Oil giant BP has been threatened with a fine worth $28 million (£18.2m) by the US energy regulator for allegedly manipulating the natural gas market in 2008.
The Federal Energy Regulatory Commission (FERC) alleges BP tried to increase the value of its gas contracts by manipulating the price through false trades in the Houston Ship Channel – part of the Port of Houston – from around mid-September through November 2008.
The news comes just a week after the FERC reached a settlement of $410 million (£270.8m) with JPMorgan against allegations it rigged the power market. Earlier this year BP and Shell’s EU offices were also raided by the European Commission over alleged price fixing in the last 10 years.
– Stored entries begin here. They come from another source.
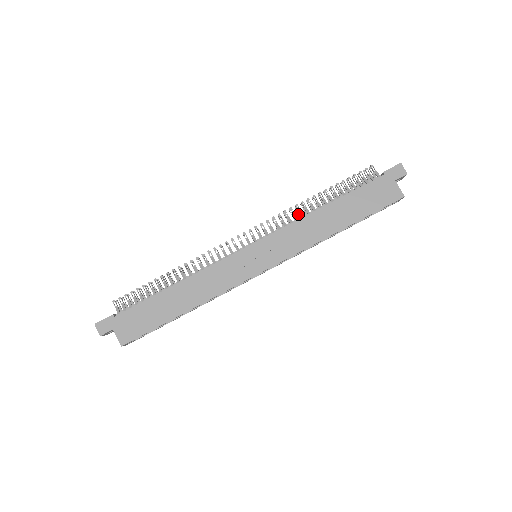
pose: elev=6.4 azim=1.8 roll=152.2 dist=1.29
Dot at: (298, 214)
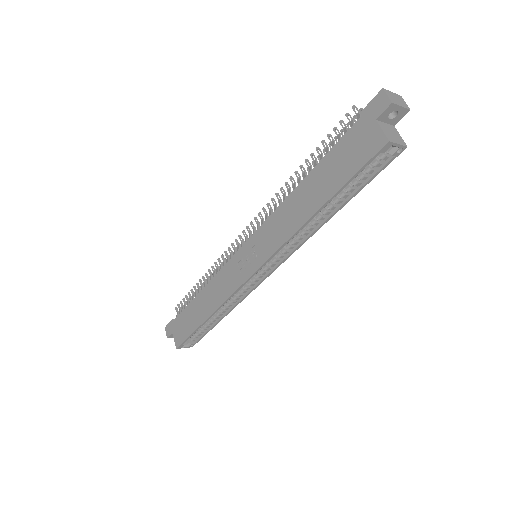
Dot at: occluded
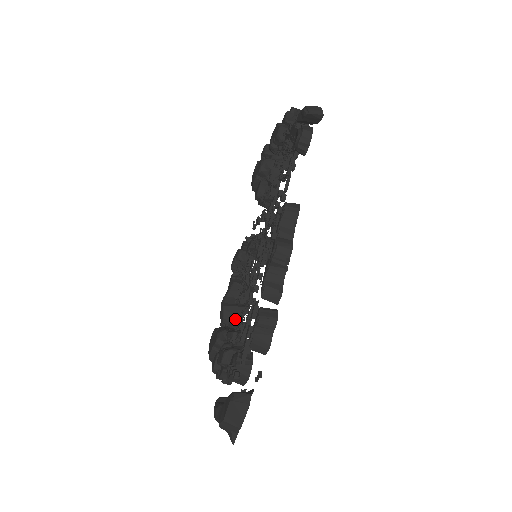
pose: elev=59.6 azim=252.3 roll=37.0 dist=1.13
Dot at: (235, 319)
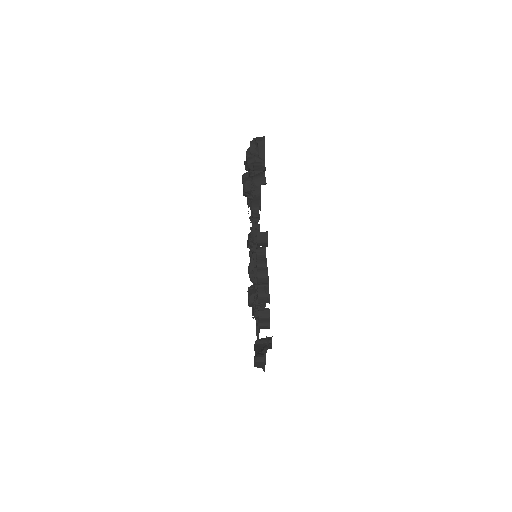
Dot at: occluded
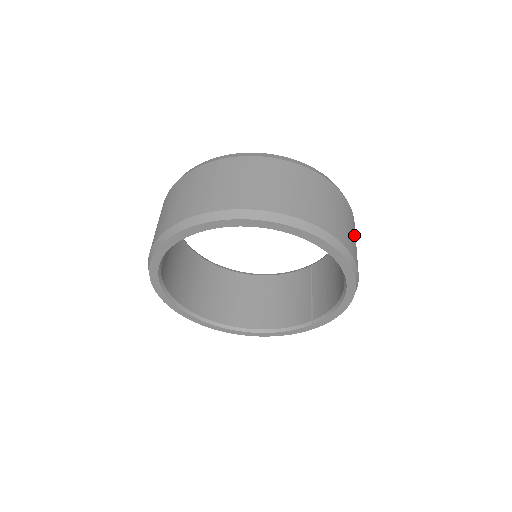
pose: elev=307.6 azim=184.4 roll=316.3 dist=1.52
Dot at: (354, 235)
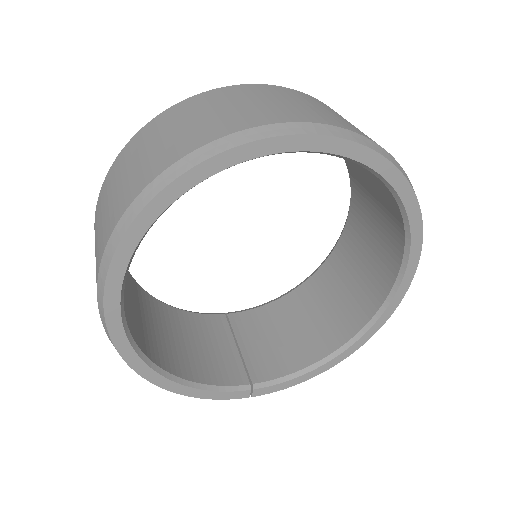
Dot at: occluded
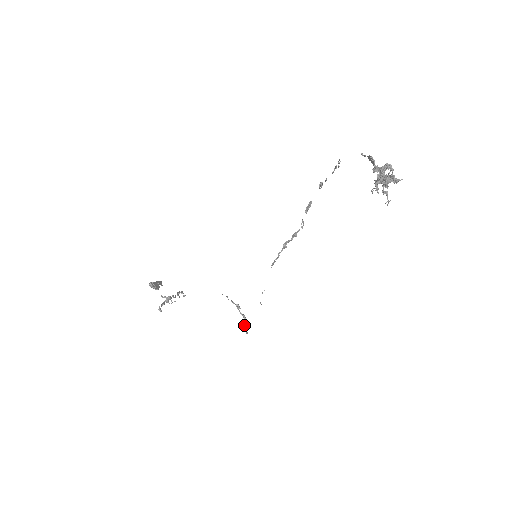
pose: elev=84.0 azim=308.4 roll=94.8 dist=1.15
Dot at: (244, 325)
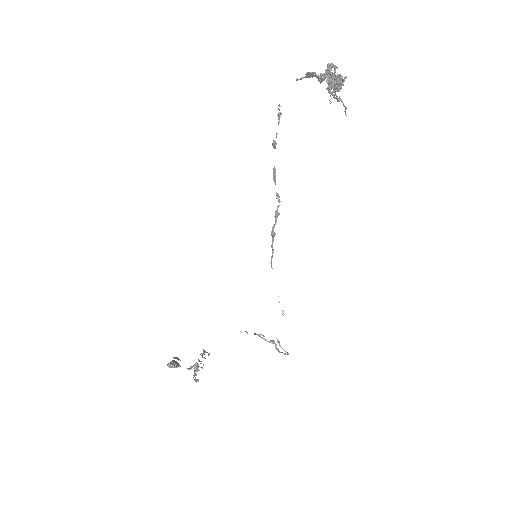
Dot at: occluded
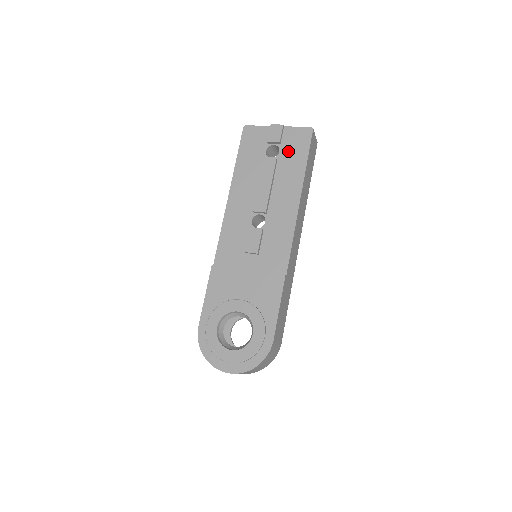
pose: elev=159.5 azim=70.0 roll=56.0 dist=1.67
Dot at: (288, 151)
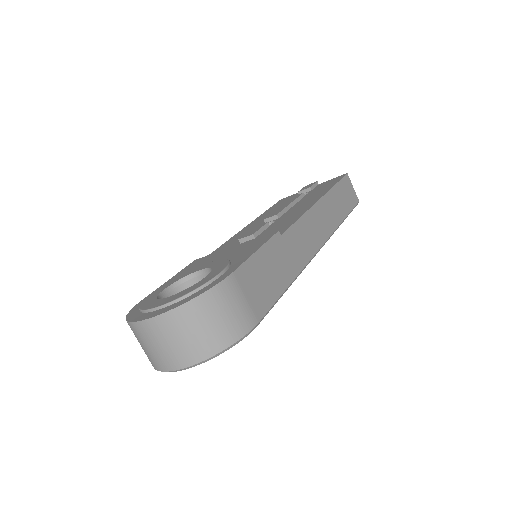
Dot at: (318, 189)
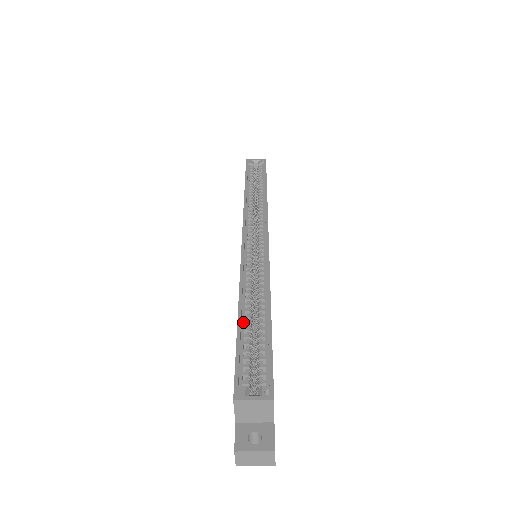
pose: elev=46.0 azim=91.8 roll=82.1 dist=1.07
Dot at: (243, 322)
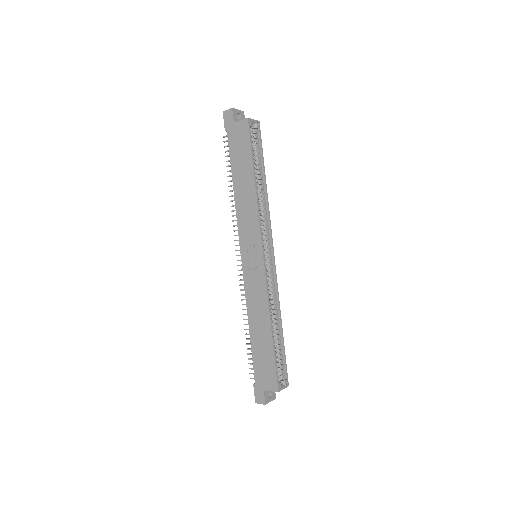
Dot at: (273, 338)
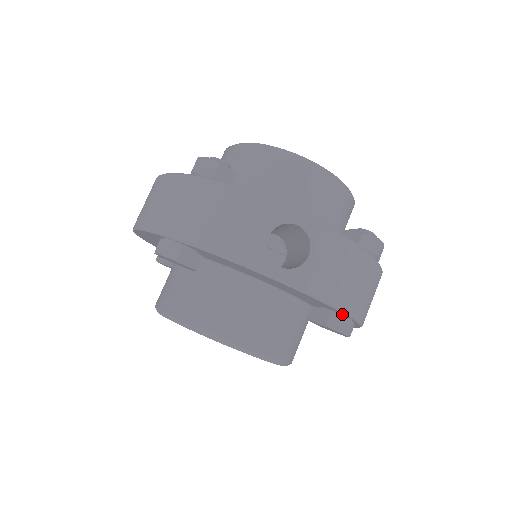
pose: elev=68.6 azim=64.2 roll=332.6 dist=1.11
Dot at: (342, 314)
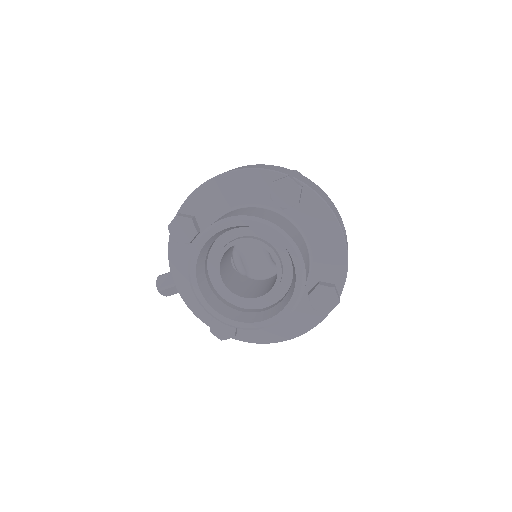
Dot at: (337, 290)
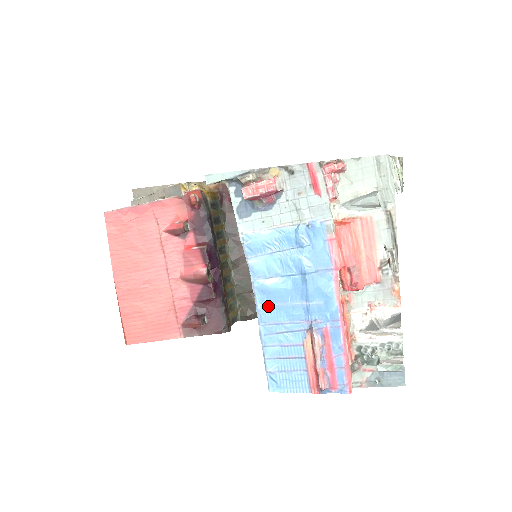
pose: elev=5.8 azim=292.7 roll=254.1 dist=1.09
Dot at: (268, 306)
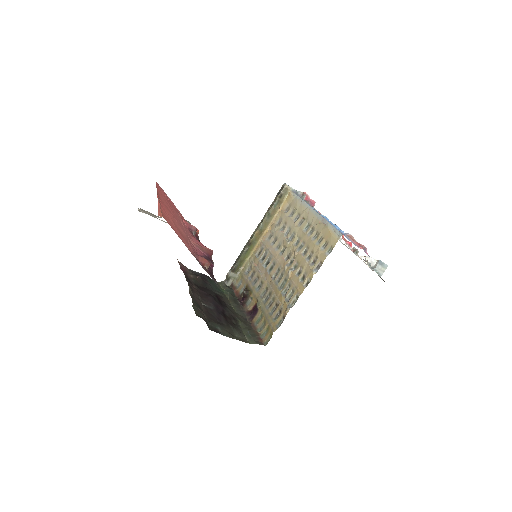
Dot at: occluded
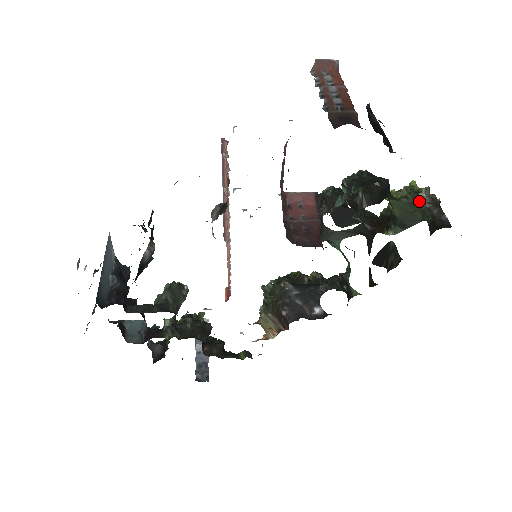
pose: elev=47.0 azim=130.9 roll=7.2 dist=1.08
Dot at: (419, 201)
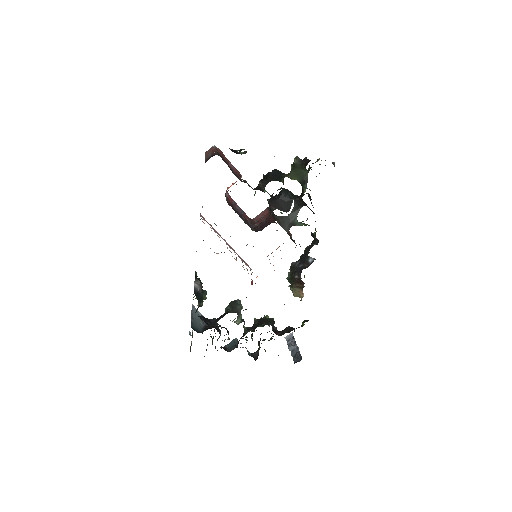
Dot at: (296, 165)
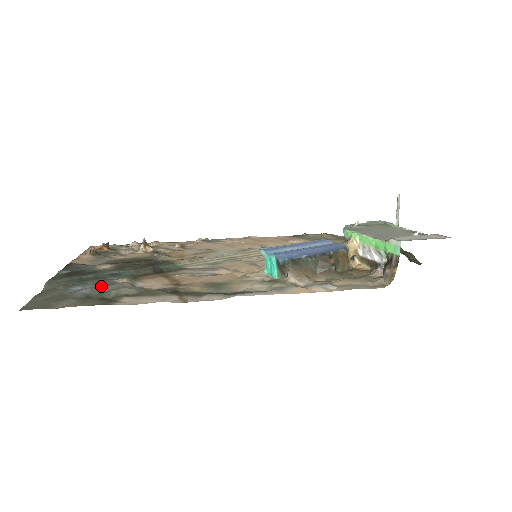
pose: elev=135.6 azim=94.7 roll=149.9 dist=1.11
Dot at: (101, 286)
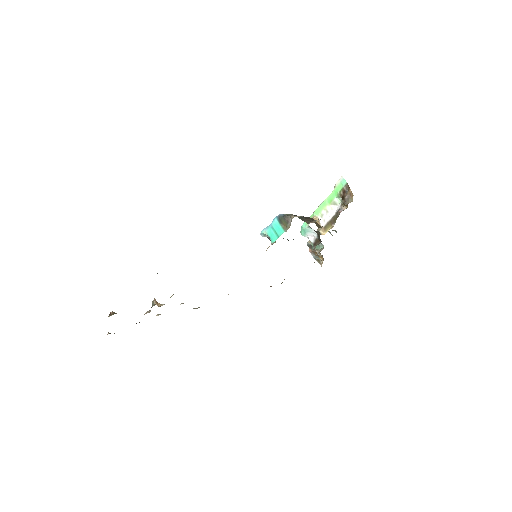
Dot at: occluded
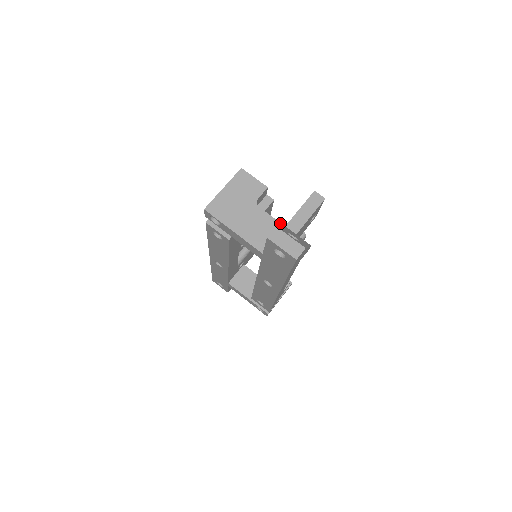
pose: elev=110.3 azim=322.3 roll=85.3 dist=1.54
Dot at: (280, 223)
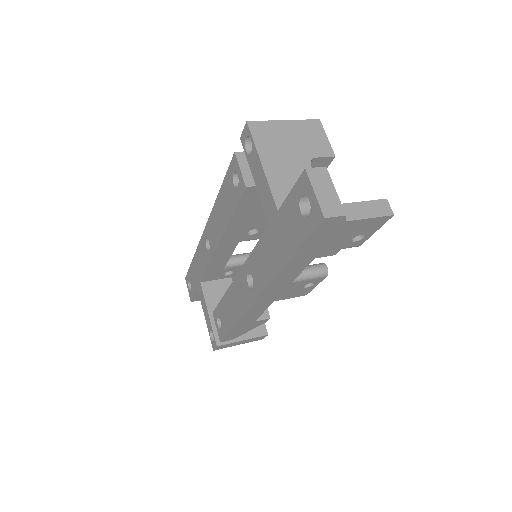
Dot at: occluded
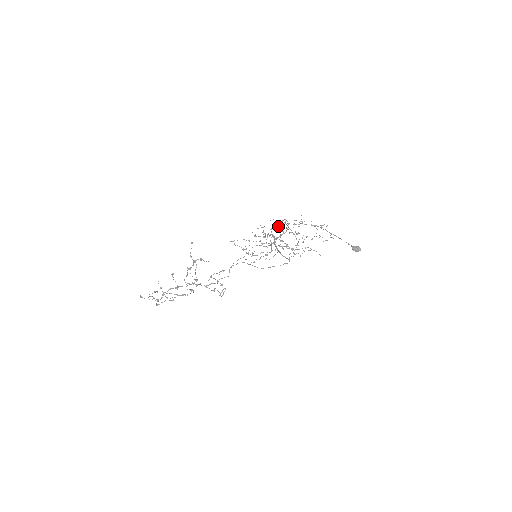
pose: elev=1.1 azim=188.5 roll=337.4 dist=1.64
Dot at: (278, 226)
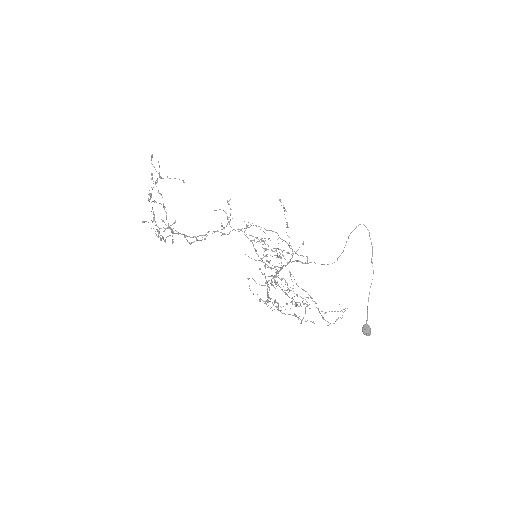
Dot at: occluded
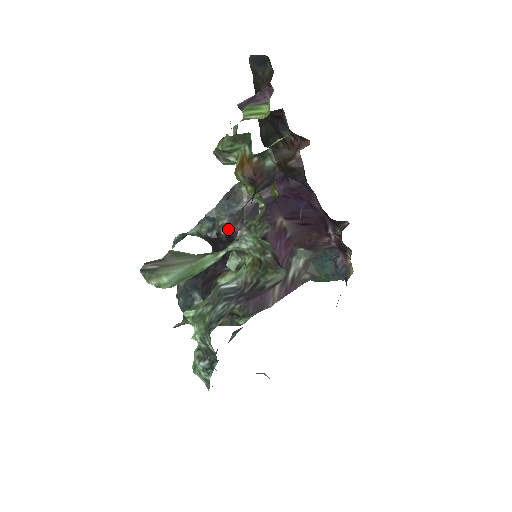
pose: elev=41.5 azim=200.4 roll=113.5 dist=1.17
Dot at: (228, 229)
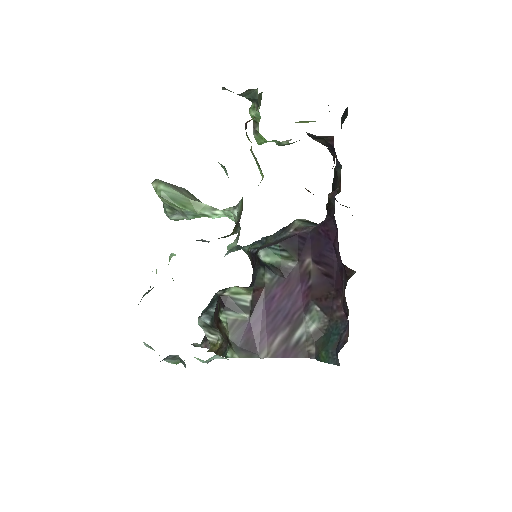
Dot at: occluded
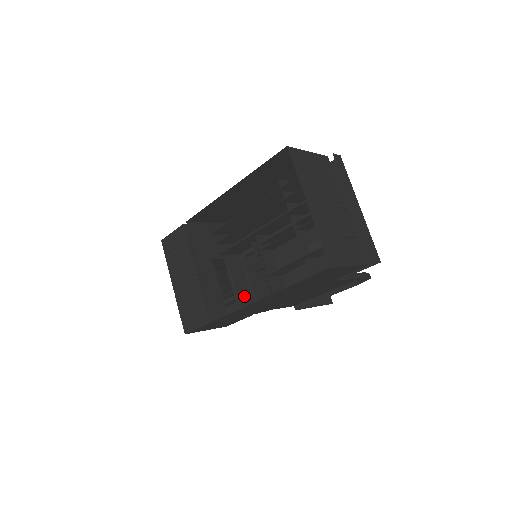
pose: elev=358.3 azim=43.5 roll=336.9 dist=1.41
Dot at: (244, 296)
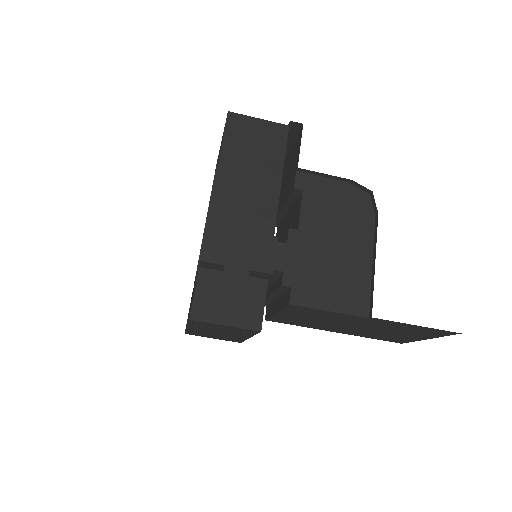
Dot at: occluded
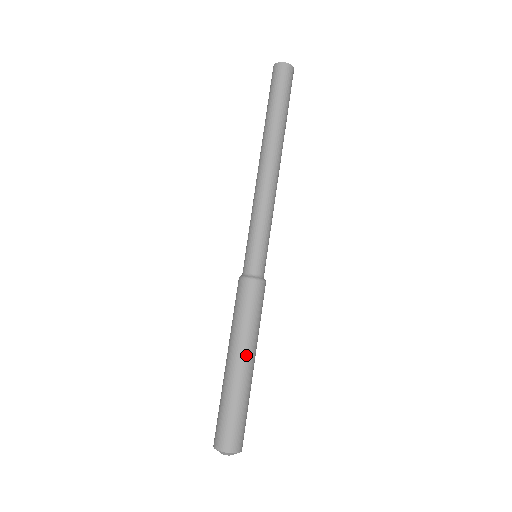
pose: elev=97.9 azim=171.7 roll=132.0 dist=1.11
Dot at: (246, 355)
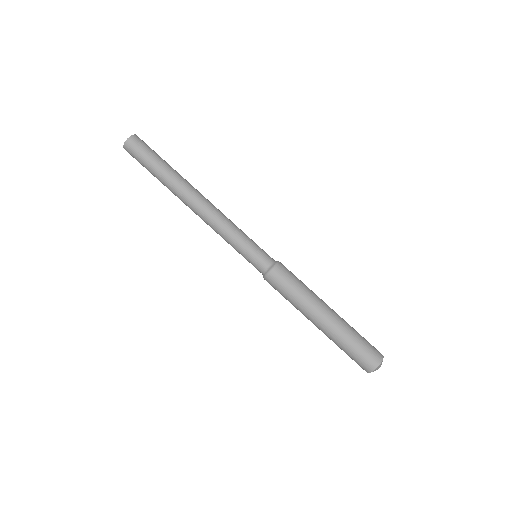
Dot at: (314, 318)
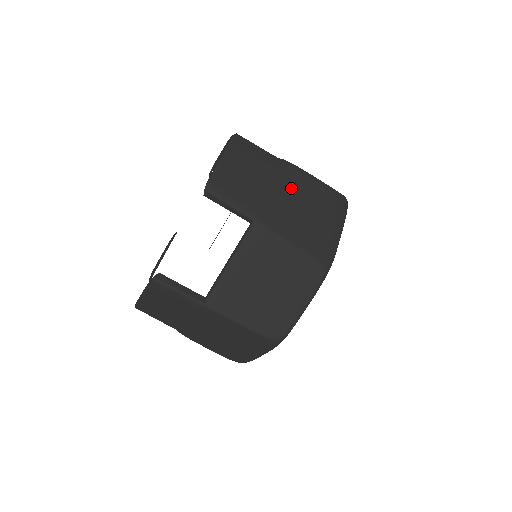
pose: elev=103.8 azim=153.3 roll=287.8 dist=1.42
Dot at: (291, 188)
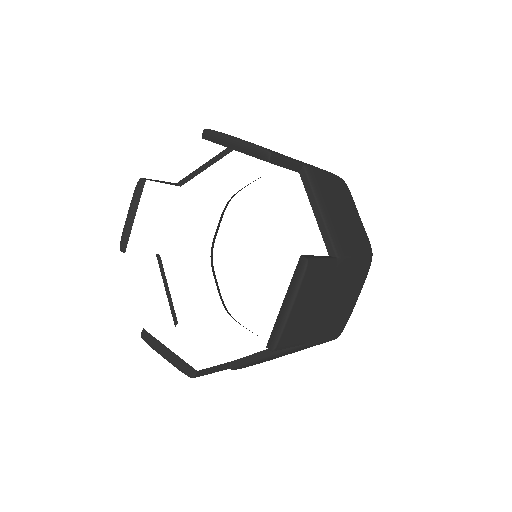
Dot at: (338, 289)
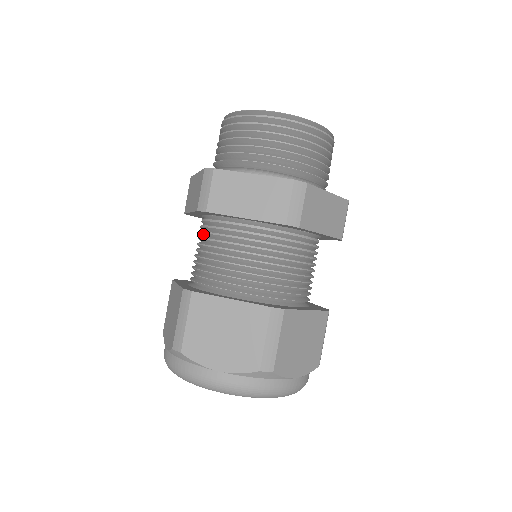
The potential FERC fine for BP could also include an additional penalty of $800,000 (£520,715) in profits and interest made in the alleged trading. The proposed fine is much smaller than others that the FERC has pursued in the last few months.
BP however claims the allegations by the FERC are “without merit” and that it intends to fight against them.
Geoff Morrell, BP Vice President and Head of US Communications said: “The FERC bases its allegations on a recorded two-minute phone conversation between a BP trainee and BP natural gas trader that the regulator has taken completely out of context. The recording does not support any allegation of wrongdoing.
“In fact, the trainee involved in the conversation states that his characterisation was incorrect and the trader never agrees with nor condones the trainee’s statements. The trader also reacts strongly to the trainee’s comments and interrupts him because the trainee’s comments – as the trainee admits on the call – are incorrect and inappropriate,” he added.
BP has 30 days to pay the fine or contest the order.
Last month the FERC also ordered Barclays Bank and four of its traders to pay $453 million (£298m) for allegedly manipulating electricity prices in the US.